William Haynes-Smith


Sir William Frederick Haynes-Smith was an English colonial administrator in the British Empire.

Early life

Haynes-Smith was born in Blackheath, Kent on 26 June 1839. He was the fourth son of Sir John Lucie-Smith, the Chief Justice of Jamaica, and the former Marie van Waterschoodt. Among his siblings was older brother Sir Alfred Lucie-Smith, who was also a colonial judge who married Mary Ross.

Career

He was called to the Bar by the Middle Temple in 1863, and shortly after was sent to British Guiana as Solicitor-General. In 1874, he was appointed Attorney-General. A decade later, he served as acting Governor for a few months, which he also did 1887. In November 1888, he was appointed Governor of the Leeward Islands, followed by a transfer to the Bahamas in 1895. He served as High Commissioner of Cyprus from 1898 to 1904.
He was appointed a Companion of the Order of St Michael and St George in 1887, and knighted in the same order in 1890.

Personal life

In 1867, he was married to Ellen Parkinson White at Tunbridge Wells.

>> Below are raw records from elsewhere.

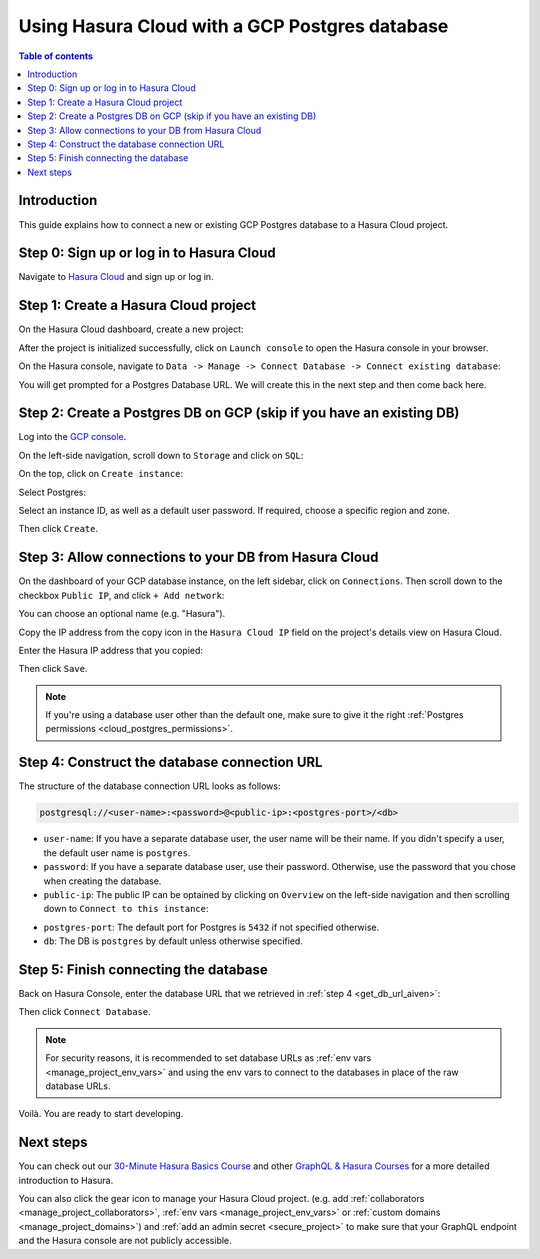 .. meta::
   :description: Using Hasura with a GCP Postgres database
   :keywords: hasura, docs, existing database, guide, gcp

.. _cloud_db_gcp:

Using Hasura Cloud with a GCP Postgres database
===============================================

.. contents:: Table of contents
  :backlinks: none
  :depth: 2
  :local:

Introduction
------------

This guide explains how to connect a new or existing GCP Postgres database to a Hasura Cloud project.

Step 0: Sign up or log in to Hasura Cloud
-----------------------------------------

Navigate to `Hasura Cloud <https://cloud.hasura.io/signup/?pg=docs&plcmt=body&cta=navigate-to-hasura-cloud&tech=default>`__ and sign up or log in.

.. _create_hasura_project_gcp:

Step 1: Create a Hasura Cloud project
-------------------------------------

On the Hasura Cloud dashboard, create a new project:

.. thumbnail:: /img/graphql/cloud/cloud-dbs/create-hasura-cloud-project.png
   :alt: Create Hasura Cloud project
   :width: 1000px

After the project is initialized successfully, click on ``Launch console`` to open the Hasura console in your browser.

On the Hasura console, navigate to ``Data -> Manage -> Connect Database -> Connect existing database``:

You will get prompted for a Postgres Database URL. We will create this in the next step and then come back here.

.. thumbnail:: /img/graphql/cloud/cloud-dbs/existing-database-setup.png
   :alt: Hasura Cloud database setup
   :width: 800px

.. _create_pg_db_gcp:

Step 2: Create a Postgres DB on GCP (skip if you have an existing DB)
---------------------------------------------------------------------

Log into the `GCP console <https://console.cloud.google.com/>`__.

On the left-side navigation, scroll down to ``Storage`` and click on ``SQL``:

.. thumbnail:: /img/graphql/cloud/cloud-dbs/gcp/navigate-to-sql.png
   :alt: Navigate to SQL in GCP
   :width: 250px

On the top, click on ``Create instance``:

.. thumbnail:: /img/graphql/cloud/cloud-dbs/gcp/create-instance.png
   :alt: Create database instance in GCP
   :width: 1000px

Select Postgres:

.. thumbnail:: /img/graphql/cloud/cloud-dbs/gcp/select-postgres.png
   :alt: Select Postgres database instance in GCP
   :width: 1000px

Select an instance ID, as well as a default user password. If required, choose a specific region and zone. 

.. thumbnail:: /img/graphql/cloud/cloud-dbs/gcp/configure-instance.png
   :alt: Configure database instance in GCP
   :width: 500px

Then click ``Create``.

Step 3: Allow connections to your DB from Hasura Cloud
------------------------------------------------------

On the dashboard of your GCP database instance, on the left sidebar, click on ``Connections``. Then scroll down to the checkbox ``Public IP``, and click ``+ Add network``:

.. thumbnail:: /img/graphql/cloud/cloud-dbs/gcp/connections.png
   :alt: Navigate to connections in GCP
   :width: 600px

You can choose an optional name (e.g. "Hasura").

Copy the IP address from the copy icon in the ``Hasura Cloud IP`` field on the project's details view on Hasura Cloud.

.. thumbnail:: /img/graphql/cloud/projects/hasura-cloud-ip.png
   :alt: Hasura Cloud IP field
   :width: 1000px

Enter the Hasura IP address that you copied:

.. thumbnail:: /img/graphql/cloud/cloud-dbs/gcp/add-network.png
   :alt: Add a new network in GCP
   :width: 600px

Then click ``Save``.

.. note::

   If you're using a database user other than the default one, make sure to give it the right :ref:`Postgres permissions <cloud_postgres_permissions>`.

.. _construct_db_url_gcp:

Step 4: Construct the database connection URL
---------------------------------------------

The structure of the database connection URL looks as follows:

.. code-block:: bash

    postgresql://<user-name>:<password>@<public-ip>:<postgres-port>/<db>

- ``user-name``: If you have a separate database user, the user name will be their name. If you didn't specify a user, the default user name is ``postgres``.
- ``password``: If you have a separate database user, use their password. Otherwise, use the password that you chose when creating the database.
- ``public-ip``: The public IP can be optained by clicking on ``Overview`` on the left-side navigation and then scrolling down to ``Connect to this instance``:

.. thumbnail:: /img/graphql/cloud/cloud-dbs/gcp/public-ip.png
   :alt: Find the public IP for a GCP Postgres database
   :width: 700px
   
- ``postgres-port``: The default port for Postgres is ``5432`` if not specified otherwise.
- ``db``: The DB is ``postgres`` by default unless otherwise specified.

Step 5: Finish connecting the database
--------------------------------------

Back on Hasura Console, enter the database URL that we retrieved in :ref:`step 4 <get_db_url_aiven>`:

.. thumbnail:: /img/graphql/cloud/projects/existing-db-setup.png
   :alt: Database setup
   :width: 600px

Then click ``Connect Database``.

.. note::

   For security reasons, it is recommended to set database URLs as :ref:`env vars <manage_project_env_vars>` and using the env vars
   to connect to the databases in place of the raw database URLs.

Voilà. You are ready to start developing.

.. thumbnail:: /img/graphql/cloud/cloud-dbs/hasura-console.png
   :alt: Hasura console
   :width: 1100px

Next steps
----------

You can check out our `30-Minute Hasura Basics Course <https://hasura.io/learn/graphql/hasura/introduction/>`__
and other `GraphQL & Hasura Courses <https://hasura.io/learn/>`__ for a more detailed introduction to Hasura.

You can also click the gear icon to manage your Hasura Cloud project. (e.g. add :ref:`collaborators <manage_project_collaborators>`,
:ref:`env vars <manage_project_env_vars>` or :ref:`custom domains <manage_project_domains>`) and :ref:`add an admin secret <secure_project>`
to make sure that your GraphQL endpoint and the Hasura console are not publicly accessible.

.. thumbnail:: /img/graphql/cloud/getting-started/project-manage.png
  :alt: Project actions
  :width: 860px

Ellen was a daughter of English-born James Thomas White and Anne Gordon Hubbard. Ellen's aunt, Mary Greene Hubbard, was the second wife of Russell Sturgis, an American merchant and banker who was the head of Baring Brothers in London. Together, they were the parents of a son and a daughter:
In 1920, he purchased Brandon Park in Suffolk. He died at Turleigh Mill in Bradford-on-Avon, Wiltshire on 18 December 1928.

Descendants

Through his daughter Anne, he was a grandfather of Vice Admiral Sir Michael Villiers, the Fourth Sea Lord and Vice Controller of the Navy.